A list, with each element containing RNA-Seq results as a "DESeqResults", "TopTags", or "data.frame" object, with Ensembl gene IDs in the rownames. The list names are used as the comparison name for each dataframe (e.g. "COVID vs Healthy"). See Details for more information on supported input types.

columnFC

Character; Column to plot along the x-axis, typically log2 fold change values. Only required when rnaseqResult is a simple data frame.

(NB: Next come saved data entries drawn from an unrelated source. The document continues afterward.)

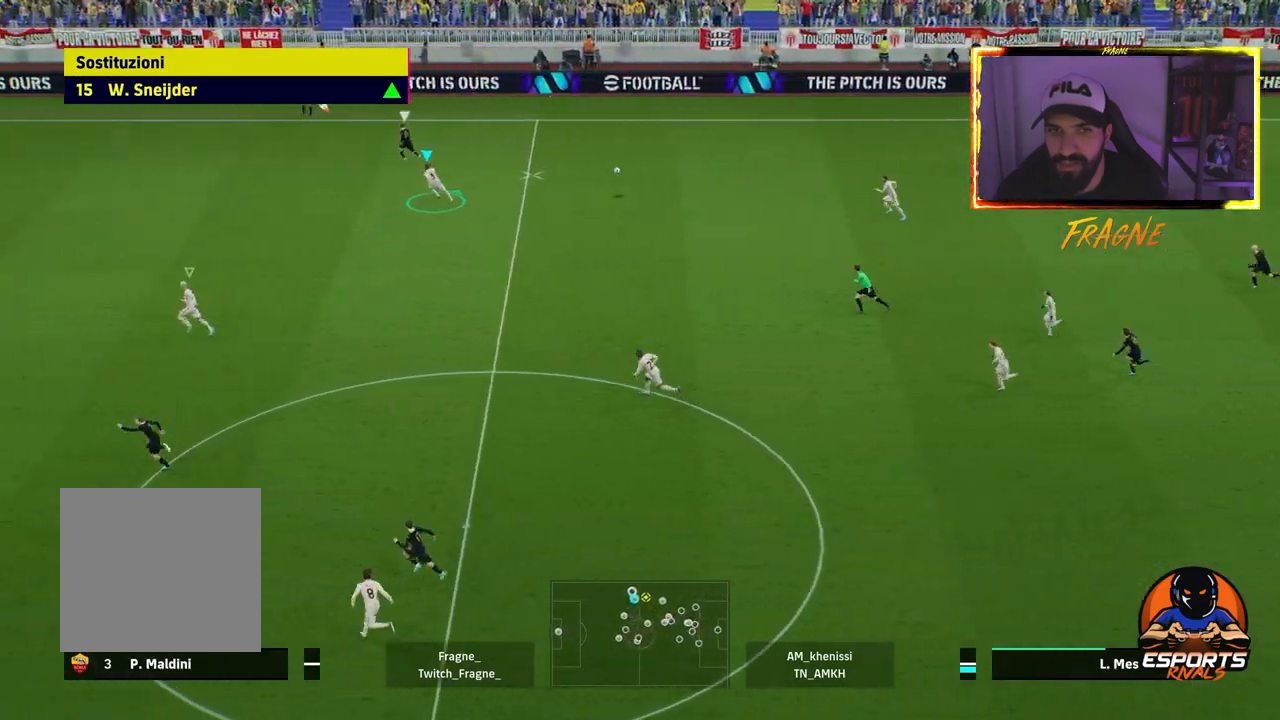
{"buttons": ["CROSS", "R2"], "left_stick": "up-right", "right_stick": "center", "events": []}
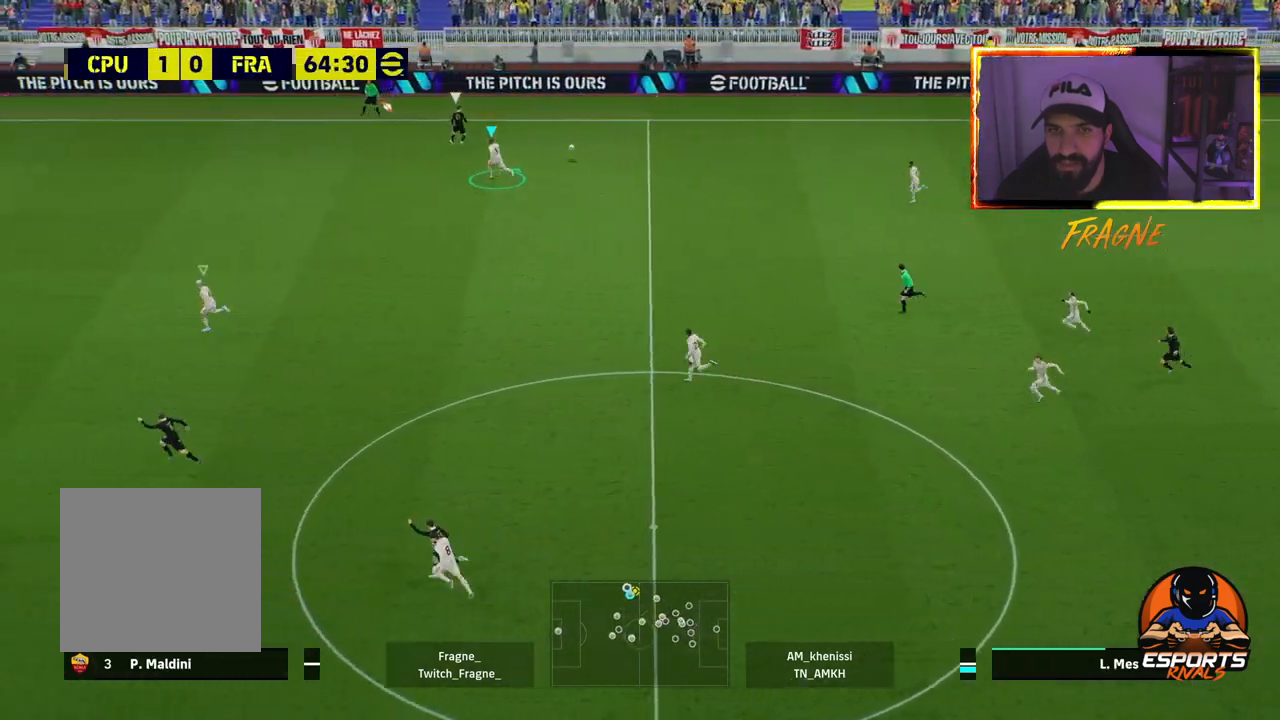
{"buttons": ["L2"], "left_stick": "right", "right_stick": "center", "events": [[283, "CROSS", "up"], [300, "left_stick", "right"], [317, "L2", "down"], [317, "R2", "up"]]}
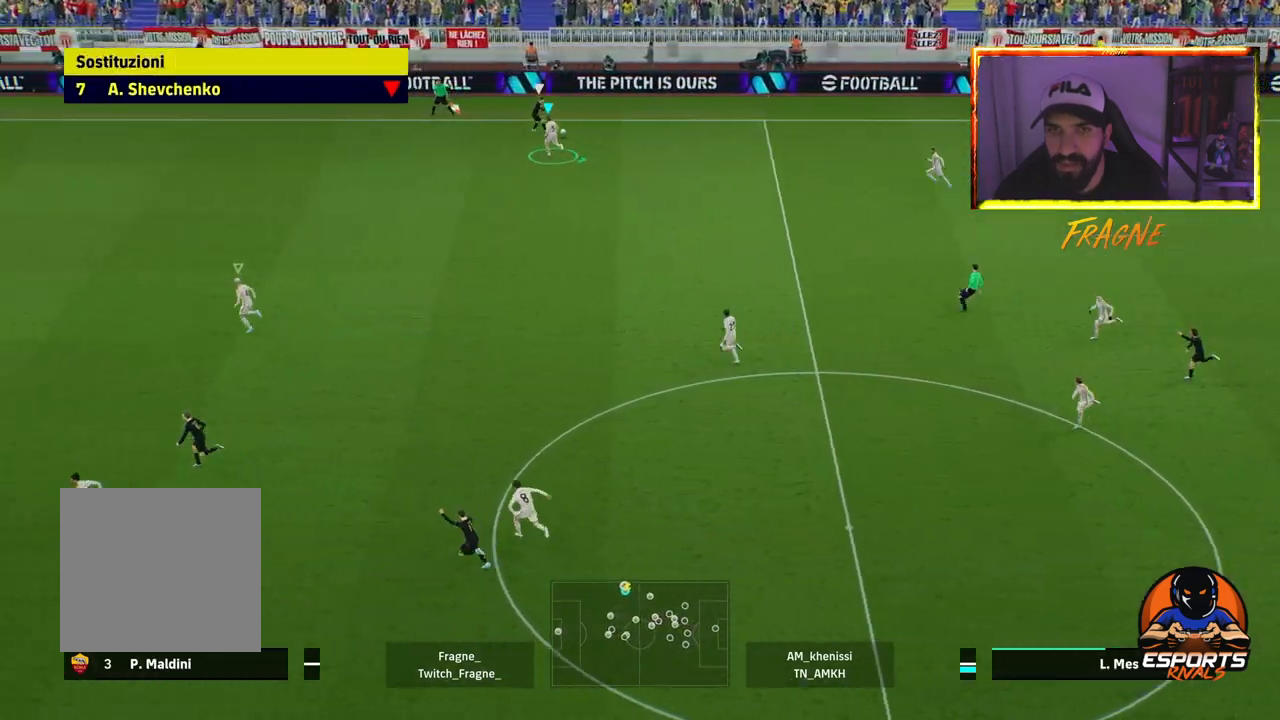
{"buttons": ["CROSS", "R2"], "left_stick": "down-right", "right_stick": "center", "events": [[67, "R2", "down"], [133, "CROSS", "down"], [283, "L2", "up"], [333, "left_stick", "down-right"]]}
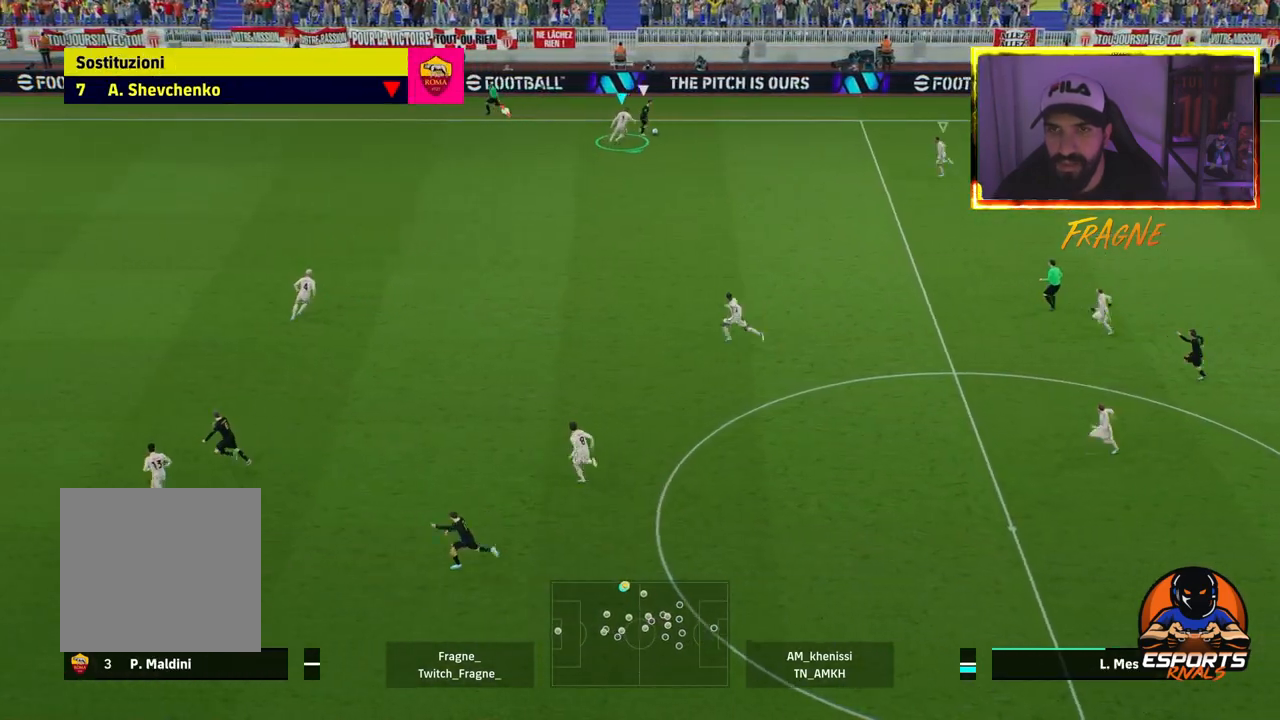
{"buttons": ["CROSS", "R2"], "left_stick": "down-right", "right_stick": "center", "events": []}
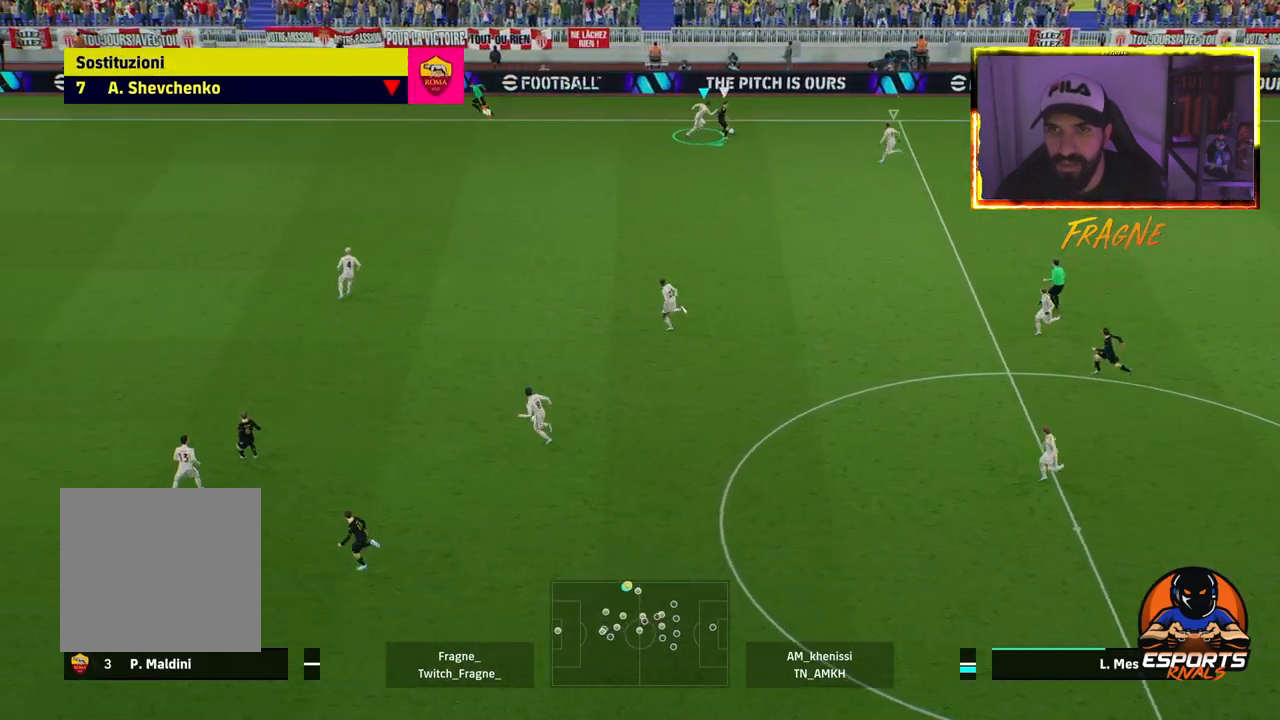
{"buttons": ["CROSS", "R2"], "left_stick": "down-right", "right_stick": "center", "events": []}
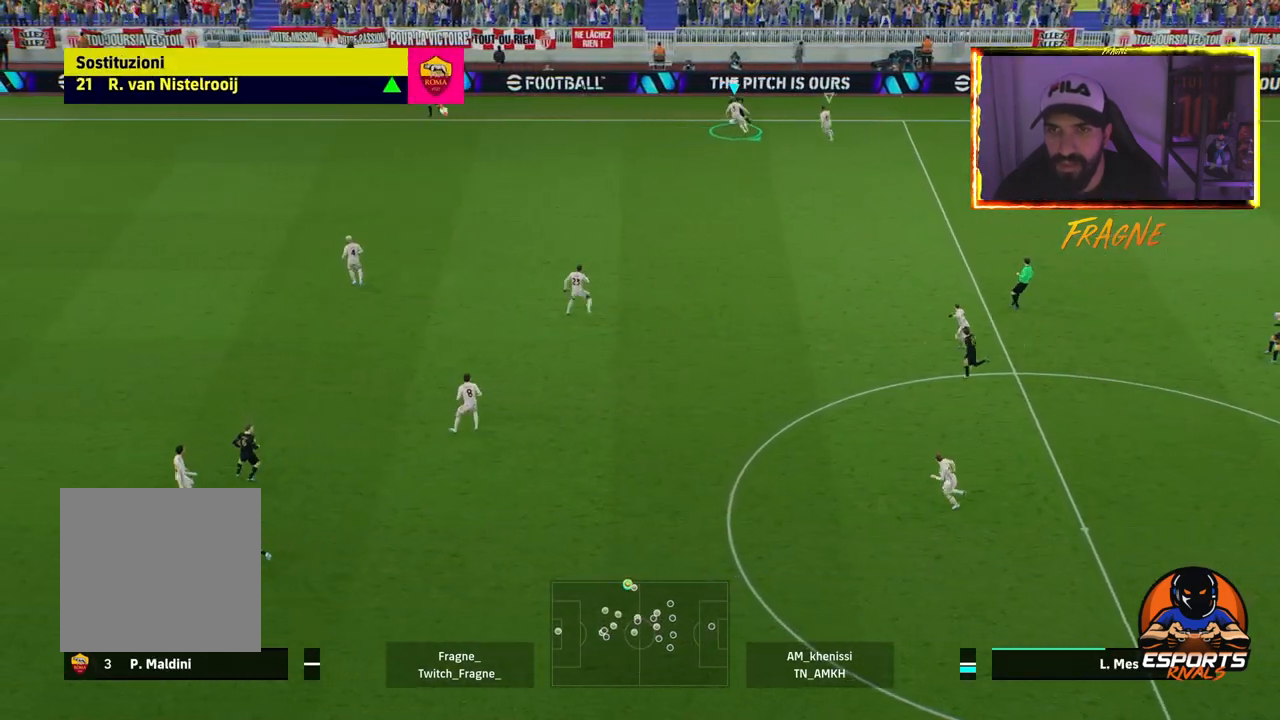
{"buttons": ["CROSS", "R2"], "left_stick": "right", "right_stick": "center", "events": [[50, "left_stick", "right"]]}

Defaults to NA.

columnP

Character; Column to plot along the y-axis, typically nominal or adjusted p values. Only required when rnaseqResult is a simple data frame. Defaults to NA.

pathName

The name of a Reactome pathway to pull genes from, also used for the plot title. Alternative to pathID.

pathId

ID of a Reactome pathway to pull genes from. Alternative to pathName.

genesToPlot

Vector of Ensembl gene IDs you want to plot, instead of pulling the genes from a pathway, i.e. this option and pathName/pathID are mutually exclusive.

manualTitle

Provide your own title, and override the use of a pathway name the title.

titleSize

Font size for the title (14).

geneFormat

Type of genes given in genesToPlot. Default is Ensembl gene IDs ("ensembl"), but can also input a vector of HGNC symbols ("hgnc").

pCutoff

P value cutoff, default is <0.05

fcCutoff

Absolute fold change cutoff, default is >1.5

cellColours

Vector specifying desired colours to use for the cells in the heatmap. Defaults to c("blue", "white", "red").

cellBorder

A call to grid::gpar() to specify borders between cells in the heatmap. The default is gpar(col="grey"). To remove borders set to gpar(col=NA)

plotSignificantOnly

Boolean (TRUE). Only plot genes that are differentially expressed (i.e. they pass pCutoff and fcCutoff) in any comparison from the provided list of data frames.

showStars

Boolean (TRUE) show significance stars on the heatmap

hideNonsigFC

Boolean (TRUE). If a gene is significant in one comparison but not in another, this will set the colour of the non- significant gene as grey to visually emphasize the significant genes. If set to FALSE, it will be set the colour to the fold change, and if the p value passes pCutoff, it will also display the p value (the asterisks will be grey instead of black).

vjust

Adjustment of the position of the significance stars. Default is 0.75. May need to adjust if there are many genes.

rot

Rotation of the position of the significance stars. Default is 0.

invert

Boolean (FALSE). The default setting plots genes as rows and comparisons as columns. Setting this to TRUE will place genes as columns and comparisons as rows.

log2FoldChange

Boolean (FALSE). Default plots the fold changes in the legend as the true fold change. Set to TRUE if you want log2 fold change.

colSplit

A vector, with the same length as inputList, which assigns each data frame in inputList to a group, and splits the heatmap on these larger groupings. The order of groups in the heatmap will be carried over, so one can alter the order of inputList and colSplit to affect the heatmap. This argument will be ignored if clusterColumns is set to TRUE. See Details for more information.

clusterRows

Boolean (TRUE). Whether to cluster the rows (genes). May need to change if invert=TRUE.

clusterColumns

Boolean (FALSE). Whether to cluster the columns (comparisons). Will override order of colSplit if set to TRUE. May need to change if invert=TRUE.

colAngle

Angle of column text. Defaults to 90.

colCenter

Whether to center column text. Default is TRUE, but it should be set to FALSE if the column name is angled (e.g. colAngle=45).

rowAngle

Angle of row text, defaults to 0.

rowCenter

Whether to center column text. The default is FALSE, but it should be set to TRUE if vertical column name (e.g. rowAngle=90).

Details

All elements of inputList should belong to one of the following classes: "DESeqResults" from DESeq2, "TopTags" from edgeR, or a simple "data.frame". In the first two cases, the proper columns for fold change and p values are detected automatically ("log2FoldChange" and "padj" for "DESeqResults", or "logFC" and "FDR" for "TopTags"). In the third case, the arguments columnFC and columnP must be supplied. Additionally, if one wished to override the default columns for either "DESeqResults" or "TopTags" objects, simply coerce the object to a simple "data.frame" and supply columnFC and columnP as desired.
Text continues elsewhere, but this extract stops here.